### Exercise prompt
Rewrite the text from all of the records below with "Volvo" changed to "Saab" and everything else left as it is. Leave the pictures out of your answer.

(Page-level text extractions)

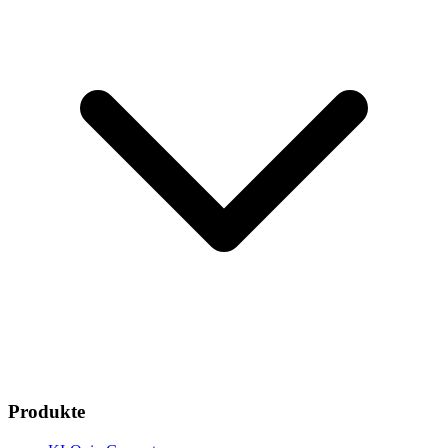
Produkte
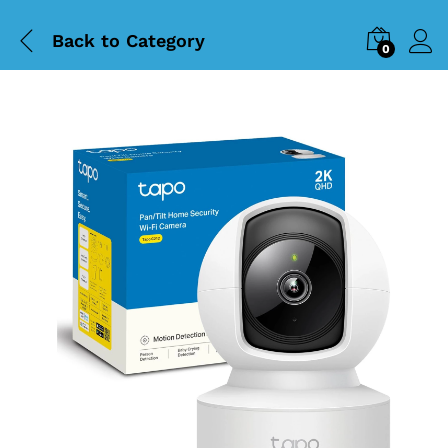
Back to
Category
0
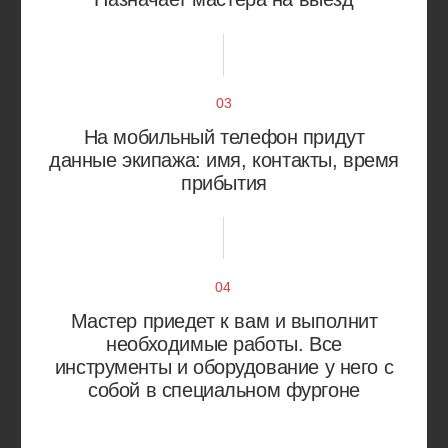
Одинцово
Щербинка
Учитываем особенности
вашего автомобиля
Работаем с большинством марок автомобилей
Европа
Япония
Россия
Корея
Китай
Америка
Alfa Romeo
Citroen
Audi
Fiat
Bentley
Jaguar
BMW
Land Rover
Mercedes-Benz
Renault
Opel
Skoda
Peugeot
Volkswagen
Porsche
Volvo
Acura
Isuzu
Daihatsu
Lexus
Honda
Mazda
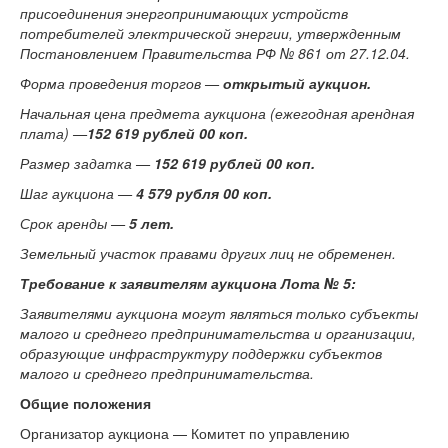
присоединения энергопринимающих устройств
потребителей электрической энергии, утвержденным
Постановлением Правительства РФ № 861 от 27.12.04.
Форма проведения торгов —
открытый аукцион.
Начальная цена предмета аукциона (ежегодная арендная
плата) —
152 619 рублей 00 коп.
Размер задатка —
152 619 рублей 00 коп.
Шаг аукциона —
4 579 рубля 00 коп.
Срок аренды —
5 лет.
Земельный участок правами других лиц не обременен.
Требование к заявителям аукциона Лота № 5:
Заявителями аукциона могут являться только субъекты
малого и среднего предпринимательства и организации,
образующие инфраструктуру поддержки субъектов
малого и среднего предпринимательства.
Общие положения
Организатор аукциона — Комитет по управлению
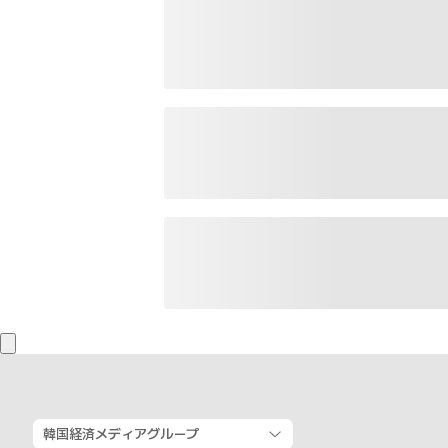
韓国経済メディアグループ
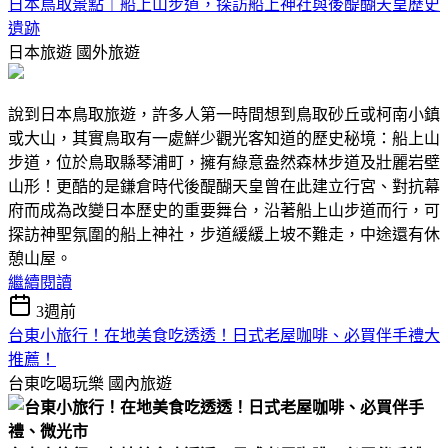
日本鳥取景點｜船上山步道，探訪船上神社與後醍醐天皇歷史
遺跡
日本旅遊
國外旅遊
說到日本鳥取旅遊，許多人第一時間想到鳥取砂丘或柯南小鎮
或大山，其實鳥取有一處鮮少觀光客知道的歷史秘境：船上山
步道，位於鳥取縣琴浦町，擁有綠意盎然森林步道及壯麗岩壁
山形！更酷的是鎌倉時代後醍醐天皇曾在此建立行宮、對抗幕
府而成為改變日本歷史的重要舞台，沿著船上山步道而行，可
探訪神聖氛圍的船上神社，步道緩緩上坡不難走，中途還有休
憩山屋。
繼續閱讀
3週前
台東小旅行！在地美食吃透透！日式老屋咖啡、必買伴手禮大
推薦！
台東吃喝玩樂
國內旅遊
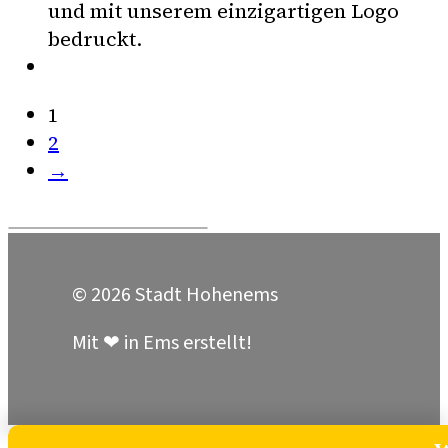
und mit unserem einzigartigen Logo
bedruckt.
1
2
→
© 2026 Stadt Hohenems
Mit ❤ in Ems erstellt!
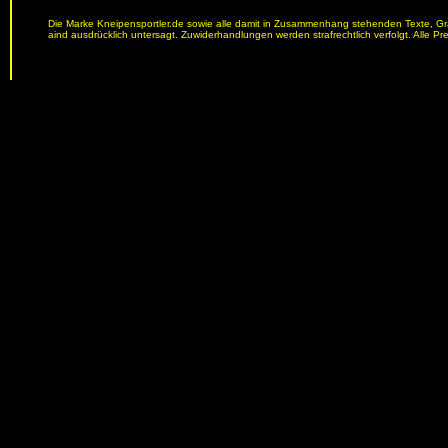
Die Marke Kneipensportler.de sowie alle damit in Zusammenhang stehenden Texte, Graf
aind ausdrücklich untersagt. Zuwiderhandlungen werden strafrechtlich verfolgt. Alle Pr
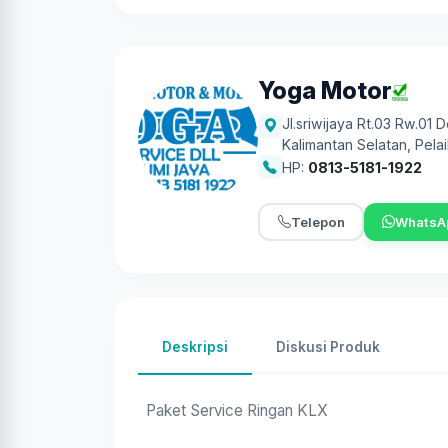
Yoga Motor
Jl.sriwijaya Rt.03 Rw.01 
Kalimantan Selatan
,
Pelai
HP:
0813-5181-1922
Telepon
WhatsA
Deskripsi
Diskusi Produk
Paket Service Ringan KLX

### Task solution
Produkte
Back to
Category
0
Одинцово
Щербинка
Учитываем особенности
вашего автомобиля
Работаем с большинством марок автомобилей
Европа
Япония
Россия
Корея
Китай
Америка
Alfa Romeo
Citroen
Audi
Fiat
Bentley
Jaguar
BMW
Land Rover
Mercedes-Benz
Renault
Opel
Skoda
Peugeot
Volkswagen
Porsche
Saab
Acura
Isuzu
Daihatsu
Lexus
Honda
Mazda
присоединения энергопринимающих устройств
потребителей электрической энергии, утвержденным
Постановлением Правительства РФ № 861 от 27.12.04.
Форма проведения торгов —
открытый аукцион.
Начальная цена предмета аукциона (ежегодная арендная
плата) —
152 619 рублей 00 коп.
Размер задатка —
152 619 рублей 00 коп.
Шаг аукциона —
4 579 рубля 00 коп.
Срок аренды —
5 лет.
Земельный участок правами других лиц не обременен.
Требование к заявителям аукциона Лота № 5:
Заявителями аукциона могут являться только субъекты
малого и среднего предпринимательства и организации,
образующие инфраструктуру поддержки субъектов
малого и среднего предпринимательства.
Общие положения
Организатор аукциона — Комитет по управлению
韓国経済メディアグループ
日本鳥取景點｜船上山步道，探訪船上神社與後醍醐天皇歷史
遺跡
日本旅遊
國外旅遊
說到日本鳥取旅遊，許多人第一時間想到鳥取砂丘或柯南小鎮
或大山，其實鳥取有一處鮮少觀光客知道的歷史秘境：船上山
步道，位於鳥取縣琴浦町，擁有綠意盎然森林步道及壯麗岩壁
山形！更酷的是鎌倉時代後醍醐天皇曾在此建立行宮、對抗幕
府而成為改變日本歷史的重要舞台，沿著船上山步道而行，可
探訪神聖氛圍的船上神社，步道緩緩上坡不難走，中途還有休
憩山屋。
繼續閱讀
3週前
台東小旅行！在地美食吃透透！日式老屋咖啡、必買伴手禮大
推薦！
台東吃喝玩樂
國內旅遊
und mit unserem einzigartigen Logo
bedruckt.
1
2
→
© 2026 Stadt Hohenems
Mit ❤ in Ems erstellt!
Die Marke Kneipensportler.de sowie alle damit in Zusammenhang stehenden Texte, Graf
aind ausdrücklich untersagt. Zuwiderhandlungen werden strafrechtlich verfolgt. Alle Pr
Yoga Motor
Jl.sriwijaya Rt.03 Rw.01 
Kalimantan Selatan
,
Pelai
HP:
0813-5181-1922
Telepon
WhatsA
Deskripsi
Diskusi Produk
Paket Service Ringan KLX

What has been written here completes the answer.